Use Token.sent_start for Span.sent (#5439)

Use `Token.sent_start` for sentence boundaries in `Span.sent` so that `Doc.sents` and `Span.sent` return the same sentence boundaries.
2020-05-14 18:22:51 +02:00 · 2020-05-14 18:22:51 +02:00 · e63880e081
parent 780b869345
commit e63880e081
1 changed files with 2 additions and 12 deletions
--- a/spacy/tokens/span.pyx
+++ b/spacy/tokens/span.pyx
@ -389,19 +389,9 @@ cdef class Span:
            return self.doc.user_span_hooks["sent"](self)

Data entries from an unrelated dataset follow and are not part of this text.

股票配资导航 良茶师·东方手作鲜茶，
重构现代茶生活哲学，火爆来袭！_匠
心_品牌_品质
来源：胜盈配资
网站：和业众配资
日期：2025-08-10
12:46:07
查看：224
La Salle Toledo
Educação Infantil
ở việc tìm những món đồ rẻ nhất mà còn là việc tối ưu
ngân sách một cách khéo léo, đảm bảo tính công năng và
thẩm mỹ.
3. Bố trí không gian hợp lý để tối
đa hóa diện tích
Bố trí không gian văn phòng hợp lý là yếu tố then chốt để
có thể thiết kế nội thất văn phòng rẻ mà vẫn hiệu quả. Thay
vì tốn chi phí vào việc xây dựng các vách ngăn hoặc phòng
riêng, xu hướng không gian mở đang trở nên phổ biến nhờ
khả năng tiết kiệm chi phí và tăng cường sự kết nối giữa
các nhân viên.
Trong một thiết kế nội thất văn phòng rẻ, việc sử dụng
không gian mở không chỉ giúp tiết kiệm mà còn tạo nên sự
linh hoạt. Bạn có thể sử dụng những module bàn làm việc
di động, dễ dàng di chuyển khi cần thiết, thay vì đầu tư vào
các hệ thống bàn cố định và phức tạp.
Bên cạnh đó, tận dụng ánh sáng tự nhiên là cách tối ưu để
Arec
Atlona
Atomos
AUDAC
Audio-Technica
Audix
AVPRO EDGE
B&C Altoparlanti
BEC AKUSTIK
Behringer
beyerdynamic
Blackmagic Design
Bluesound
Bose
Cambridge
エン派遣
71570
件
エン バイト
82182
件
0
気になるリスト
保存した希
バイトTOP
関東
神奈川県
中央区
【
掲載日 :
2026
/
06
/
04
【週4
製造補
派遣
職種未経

        # This should raise if not parsed / no custom sentence boundaries
        self.doc.sents
-        # If doc is parsed we can use the deps to find the sentence
-        # otherwise we use the `sent_start` token attribute
+        # Use `sent_start` token attribute to find sentence boundaries
        cdef int n = 0
-        cdef int i
-        if self.doc.is_parsed:
-            root = &self.doc.c[self.start]
-            while root.head != 0:
-                root += root.head
-                n += 1
-                if n >= self.doc.length:
-                    raise RuntimeError(Errors.E038)
-            return self.doc[root.l_edge:root.r_edge + 1]
-        elif self.doc.is_sentenced:
+        if self.doc.is_sentenced:
            # Find start of the sentence
            start = self.start
            while self.doc.c[start].sent_start != 1 and start > 0: